06-28, 16:00–16:30 (Europe/Tirane), UBT C / N111 - Second Floor
FieldMaps.io is a personal initiative originally created to develop offline interactive reference maps for humanitarian actors. However, in short time, it transitioned to helping develop common operational datasets that form the foundation for humanitarian response planning. Over the past 2 years, enormous effort has gone into releasing a high-resolution composite dataset able to be updated daily from multiple sources. This talk will cover 3 aspects of the project.
Algorithm
Edge-matching resolves gaps and overlaps between hundreds of separate national data sources, requiring an algorithm that can perform at global scale. The resulting methodology uses something akin to a euclidean allocation raster applied to vector space, free of the compromises other approaches like generalization and snapping make. If you've ever been challenged by topology or data cleaning, you might find some insights into solving your own problems with the ideas contained here.
Pipeline
The edge-matching algorithm involves multiple complex and computationally intensive steps.
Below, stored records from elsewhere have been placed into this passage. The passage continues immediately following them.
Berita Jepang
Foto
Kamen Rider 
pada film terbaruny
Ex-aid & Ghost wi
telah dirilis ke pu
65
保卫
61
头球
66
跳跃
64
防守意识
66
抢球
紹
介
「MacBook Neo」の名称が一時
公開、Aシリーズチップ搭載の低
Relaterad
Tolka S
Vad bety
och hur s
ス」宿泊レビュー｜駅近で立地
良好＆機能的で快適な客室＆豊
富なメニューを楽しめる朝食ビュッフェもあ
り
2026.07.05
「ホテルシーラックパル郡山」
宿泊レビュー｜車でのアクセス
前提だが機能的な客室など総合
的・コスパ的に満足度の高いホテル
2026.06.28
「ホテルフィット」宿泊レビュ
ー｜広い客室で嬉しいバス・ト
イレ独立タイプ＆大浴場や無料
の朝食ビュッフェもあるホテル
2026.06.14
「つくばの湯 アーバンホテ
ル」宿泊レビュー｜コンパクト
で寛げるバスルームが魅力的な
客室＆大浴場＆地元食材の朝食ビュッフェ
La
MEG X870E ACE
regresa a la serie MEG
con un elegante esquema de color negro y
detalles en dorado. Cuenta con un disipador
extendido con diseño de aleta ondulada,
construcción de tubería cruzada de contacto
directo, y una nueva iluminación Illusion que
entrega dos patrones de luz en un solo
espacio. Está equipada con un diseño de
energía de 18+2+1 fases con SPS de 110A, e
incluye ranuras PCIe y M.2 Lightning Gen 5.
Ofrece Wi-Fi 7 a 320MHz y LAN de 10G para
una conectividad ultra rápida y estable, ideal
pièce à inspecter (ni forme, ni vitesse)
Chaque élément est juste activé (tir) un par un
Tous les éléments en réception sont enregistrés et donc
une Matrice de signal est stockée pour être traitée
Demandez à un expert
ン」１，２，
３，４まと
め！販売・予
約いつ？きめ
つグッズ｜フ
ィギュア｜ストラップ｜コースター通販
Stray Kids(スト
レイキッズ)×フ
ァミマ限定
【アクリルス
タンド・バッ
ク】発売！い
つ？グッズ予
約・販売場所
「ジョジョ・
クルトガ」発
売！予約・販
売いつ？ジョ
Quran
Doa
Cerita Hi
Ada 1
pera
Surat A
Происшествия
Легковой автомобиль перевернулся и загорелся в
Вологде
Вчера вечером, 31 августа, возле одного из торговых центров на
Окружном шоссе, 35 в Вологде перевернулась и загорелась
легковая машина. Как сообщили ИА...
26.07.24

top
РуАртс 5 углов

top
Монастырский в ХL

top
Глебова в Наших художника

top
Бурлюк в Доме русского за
Although Geopandas and GDAL usually come to mind when building multi-step geoprocessing scripts, PostGIS ended up being the fastest and best scaling tool for transforming gigabytes of vector data. I'll challenge your assumptions of how it can be used to create pipelines on both desktops and in the cloud, and make a case for why you should include it in your next project.
Sources
A composite dataset is only as good as the foundations it builds upon, and great care was taken in selecting which sources were used in this project. For international boundaries, I'll go into detail about how I used only public domain sources to create an ISO 3166 compliant dataset. At the subnational level, I'll highlight two projects that each curate updated administrative boundaries: one by the United Nations, another by an academic institution.
Whether you're a remote sensing specialist in search of the best topologically valid boundaries to run zonal statistics with, a Python developer frustrated by your pipelines constantly running into memory limits, or just want to run this tool on your own boundaries, I hope you come away from this talk with a valuable concept you can apply to your own work.
Max has been working as a geospatial software engineer in the "4Good" space for the past 8 years. Spending years at IMPACT Initiatives doing field work across Africa and the Middle East responding to famine and armed conflict, he later transitioned to consulting for multiple UN agencies building web platforms using machine learning and big data to solve issues related to food security and sustainable development goals. Now at Space4Good in the Hague, he works with a highly motivated team on nature based solutions addressing global challenges such as climate change and biodiversity.